PASSAGE SHOWN
···

1. Given the condition Ax ≤ b, we add a non-negative vector s — a vector whose elements are all greater or equal to 0 — to Ax such that it is exactly equal to b. The vector s is commonly called a slack variable, as it picks up the “slack” a.k.a. the difference between Ax and b.

2. We multiply s by an identity matrix in front of it. This does not change the equation Ax + s = b by one bit, since multiplying a vector by the identity matrix still returns the vector itself.

3. However, the introduction of the identity matrix allows us to stack the matrices A and I together horizontally, and the vectors x and s together vertically. Since both x and s are non-negative vectors, their concatenated vector is also non-negative.

This stacking might look weird at first, but if we look more closely, we see that each element of b is still the sum of:

  • The dot product between a row of A and x
  • The dot product between a row of I and s

More generally, this is called block matrix multiplication: think of A, I, x, and s as blocks of larger matrices. As a result, the multiplication of these matrices can be written as multiplications of their smaller blocks.

4. For simplicity, we name the concatenated matrix as A’, and the concatenated vector as x’. This allows us to transform statement 1 of the Farkas variant into statement 1 of the Farkas lemma, albeit with a slight modification: we now have A’ instead of A, and x’ instead of x.

Step 2: Apply Farkas lemma

Since statement 1 of the Farkas lemma is true, its statement 2 must be false: there does not exist a y such that A’ᵀy ≥ 0 and bᵀy < 0. Notice that since A’ appears in statement 1 instead of A, it must also appear in statement 2.

Step 3: Modify statement 2 of Farkas lemma to that of Farkas variant

Knowing statement 2 of the Farkas lemma is false, the only thing left to do is to modify it to become statement 2 of the Farkas variant. This turns out to be straightforward, since:

  • We already have one condition for statement 2 of the variant: bᵀy < 0
  • For A’ᵀy ≥ 0, we can write out the components of A’ᵀ: the matrix Aᵀ stacked on top of the identity matrix I*. This is because A’ is composed of the matrix A and I stacked together horizontally. Its transpose, then, is the transpose of these two matrices stacked together vertically.

* Technically, the bottom matrix should be Iᵀ, but Iᵀ is the same as I.

···

RECORDS PROVIDED
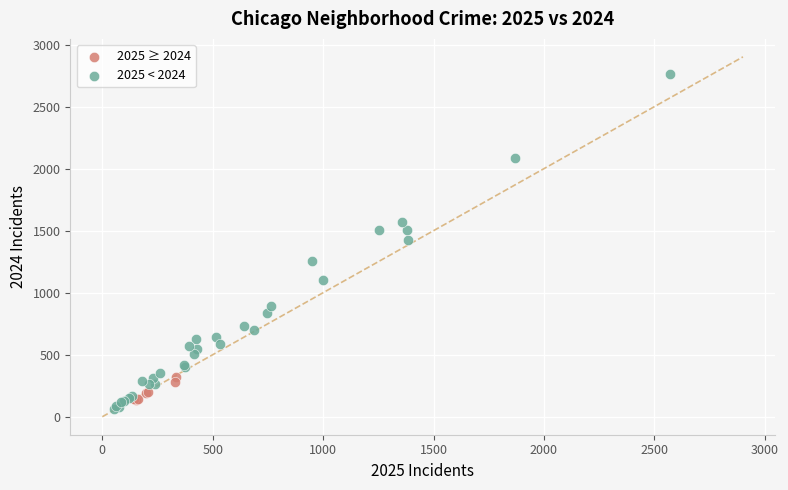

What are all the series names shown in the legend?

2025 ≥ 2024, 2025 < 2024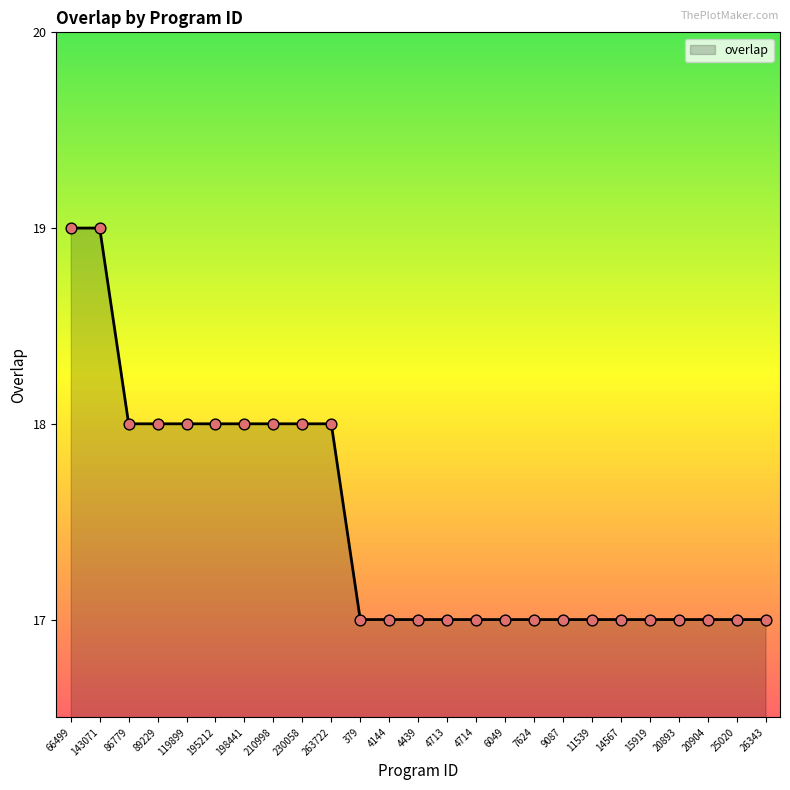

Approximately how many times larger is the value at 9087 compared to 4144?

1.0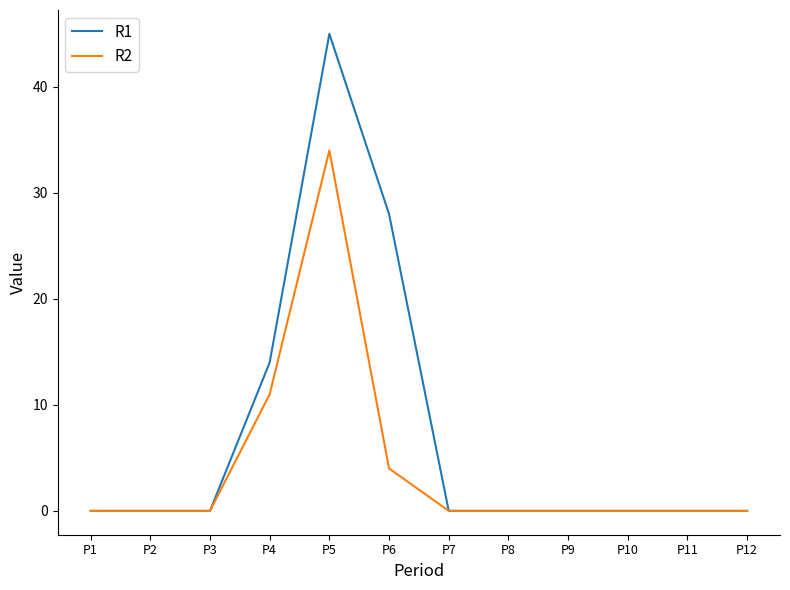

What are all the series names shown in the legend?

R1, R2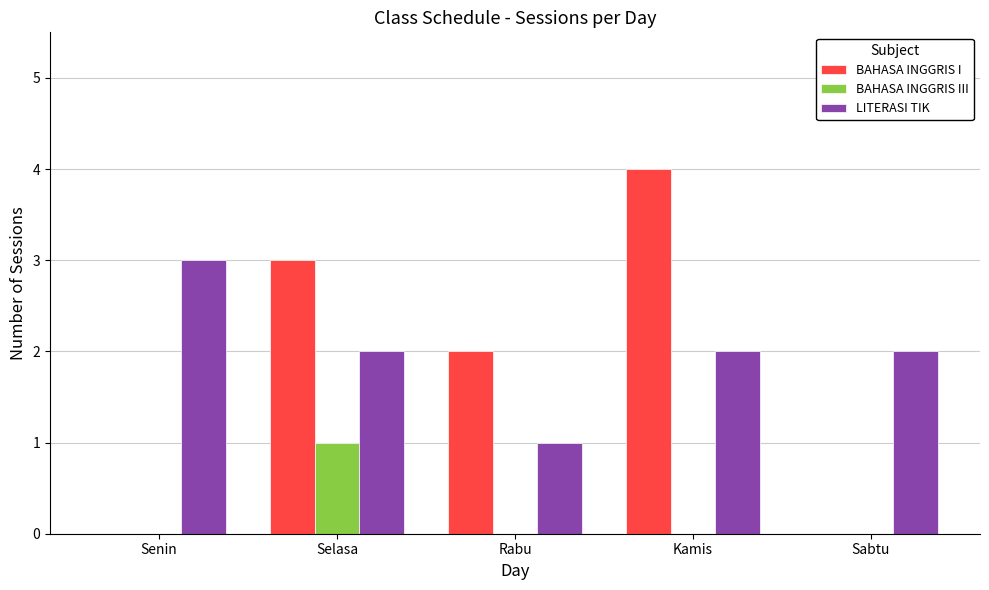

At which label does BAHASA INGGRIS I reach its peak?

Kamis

···

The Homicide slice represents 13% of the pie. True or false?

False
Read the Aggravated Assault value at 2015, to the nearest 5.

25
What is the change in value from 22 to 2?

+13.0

···

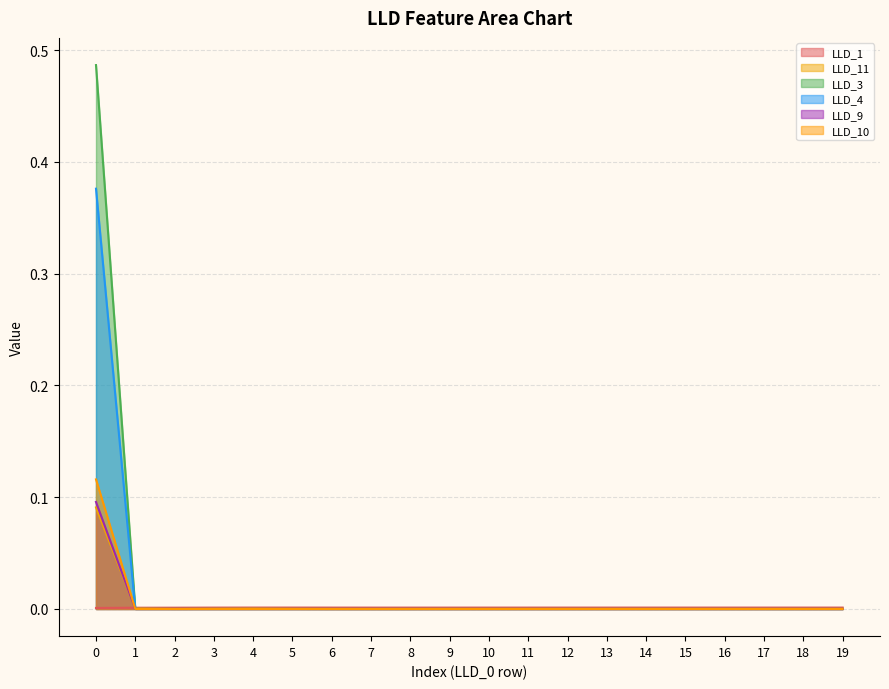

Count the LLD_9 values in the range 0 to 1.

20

···

WORK INSTRUCTIONS
- 1) Summarize the passage on the Farkas variant in two sentences.
- 2) In the passage on the Farkas variant, what is the vector s commonly called?
- 3) Go on with the passage on the Farkas variant, starting right after its last sentence.
The material has no connection to the passage on the Farkas variant.

EXPECTED RESULTS
- 1) A non-negative slack vector s is added to Ax so that Ax + s = b, and multiplying s by an identity matrix lets A and I be stacked horizontally and x and s vertically into A' and x', turning statement 1 of the Farkas variant into statement 1 of the Farkas lemma. Since statement 1 of the Farkas lemma is true, its statement 2 is false, and that statement is then modified into statement 2 of the variant by writing A'ᵀ as Aᵀ stacked on top of the identity matrix.

- 2) A slack variable.

- 3)
With A’ᵀ written this way, it is clear that A’ᵀy ≥ 0 also implies Aᵀy ≥ 0 and y ≥ 0. These two conditions, along with the existing condition bᵀy < 0, means that statement 2 of the Farkas variant is false: there does not exist a y such that Aᵀy ≥ 0, y ≥ 0 and bᵀy < 0.

Overall proof

The combination of the above three steps can prove that when statement 1 of the Farkas variant is true (top left in image below), that’s equivalent to its statement 2 being false (top right).

This is because:

  • Statement 1 of the Farkas variant is true implies statement 1 of the Farkas lemma is also true (step 1)
  • Statement 1 of the Farkas lemma is true implies statement 2 of the Farkas lemma is false (step 2)
  • Statement 2 of the Farkas lemma is false implies statement 2 of the Farkas variant is also false (step 3)

Finally, the reason why this proof is called a proof by reduction is because we have reduced the Farkas variant to the original Farkas lemma (via step 1 and 3). Then, since the Farkas lemma had been proven true (step 2), the Farkas variant must also be true.

Proof of intermediate statement — proof by contradiction

With the Farkas variant proven, let’s move on to the last and most important step of the proof of strong duality theorem. Here, we must prove its intermediate statement (copied below as reminder):

Modification of intermediate statement

For the proof of the intermediate statement to work, we must modify the statement somewhat.

1. First, for convenience, we will let d* be equal to the dual optimal objective value bᵀy*, where y* is the corresponding optimal solution for the dual.

2. Then, the end result of the statement can be rewritten as: there exists an x* in the primal form such that cᵀx* = d*, since d* = bᵀy*.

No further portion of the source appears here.